3. A Sra. Ana Carolina, mãe dos menores,  já foi citada nos autos e está plenamente ciente do conteúdo do mesmo e não pode alegar qualquer desconhecimento;

4.Meus clientes se responsabilizaram com, além de outras despesas, o pagamento do plano de saúde dos netos, o que resulta ser absolutamente descabida a afirmação de que há emergência médica e a família paterna não quer arcar com os custos que, como se sabe devem ser divididos entre pai e mãe e na ausência de um deles pelos avós (paternos e maternos) na medida de suas possibilidades;

5. A Sra. Ana Carolina jamais foi impedida de visitar o Sr. Jairo na unidade prisional, no entanto, na data mencionada, já haviam duas pessoas aguardando (número limite) que chegaram mais cedo;

O Sr. Jairo Junior declarou em documento de próprio punho serem inverídicos os fatos narrados pela Sra. Ana Carolina, desautorizando a exposição de seus filhos menores em qualquer reportagem para preservar suas imagens e sua higidez física e psicológica. 

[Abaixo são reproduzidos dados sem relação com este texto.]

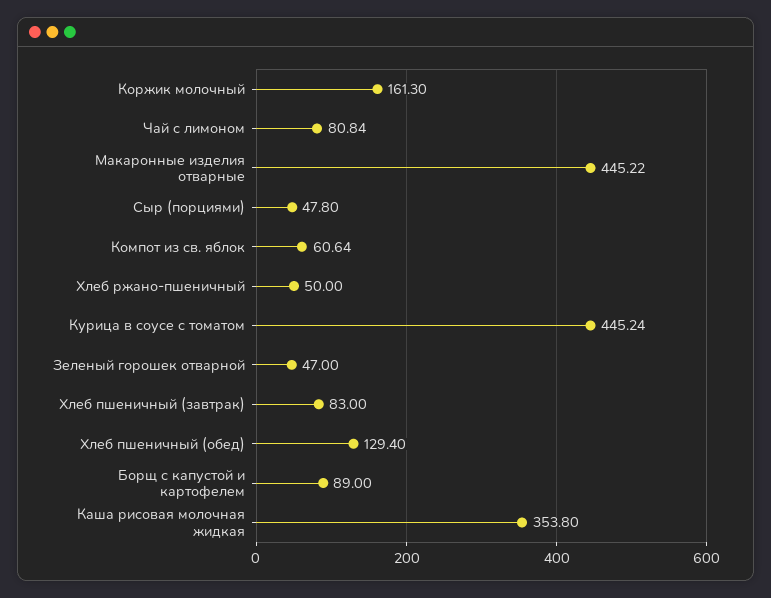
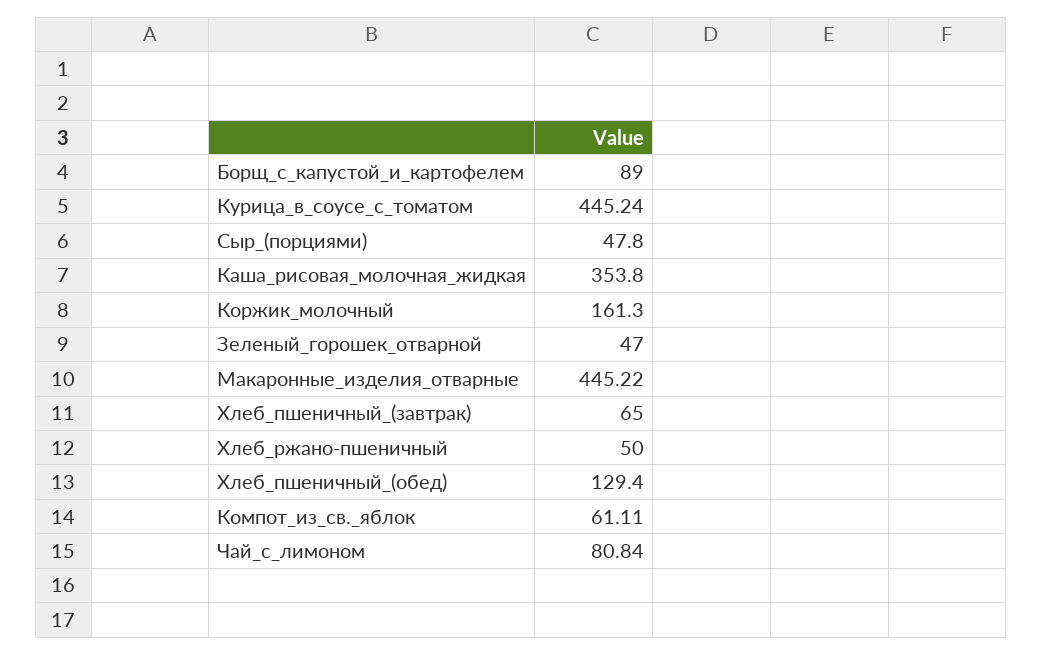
Компот из св. яблок: 60.64 -> 61.11
Хлеб пшеничный (завтрак): 83 -> 65

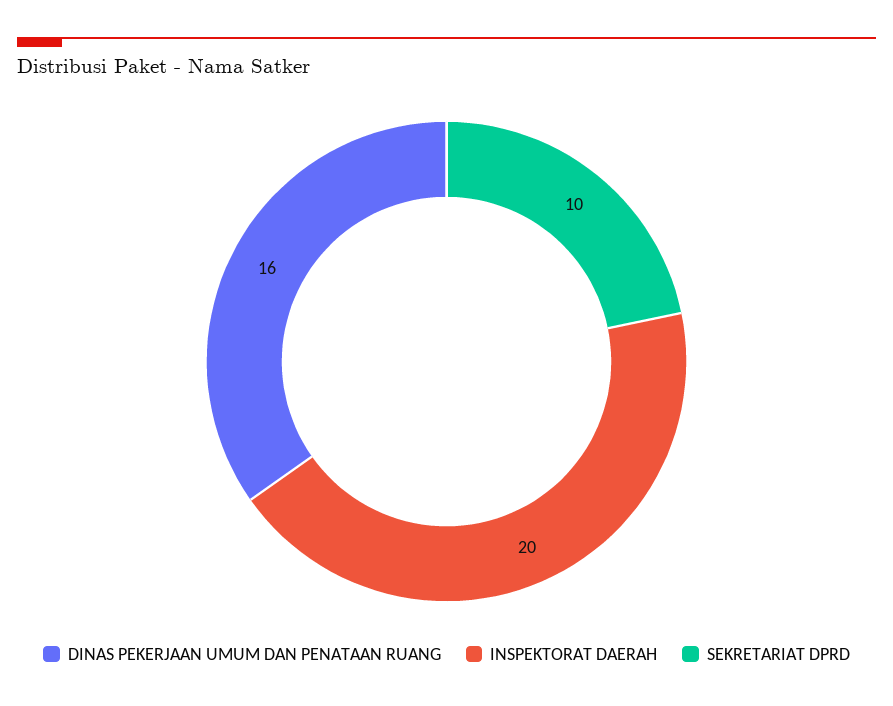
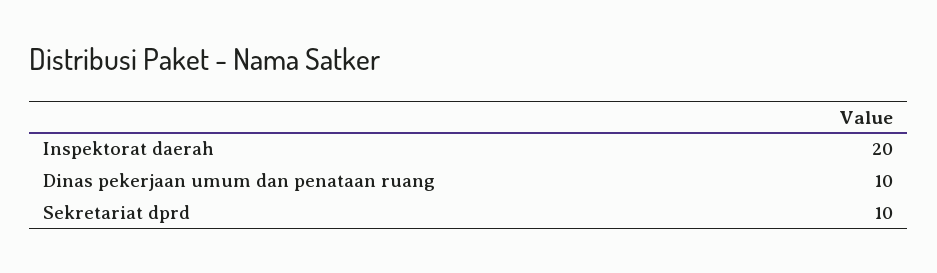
DINAS PEKERJAAN UMUM DAN PENATAAN RUANG: 16 -> 10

Meus clientes, como avós preocupados com seus netos, solicitam, por razões óbvias de preservação das crianças que não são objeto de vingança e sim seres humanos em formação, [que] não seja publicada qualquer matéria que não traduza a verdade dos fatos, expondo duas crianças a situações que certamente abalarão mais ainda sua estabilidade emocional, sob pena de serem tomadas todas as medidas legais cabíveis para preservação dos direitos.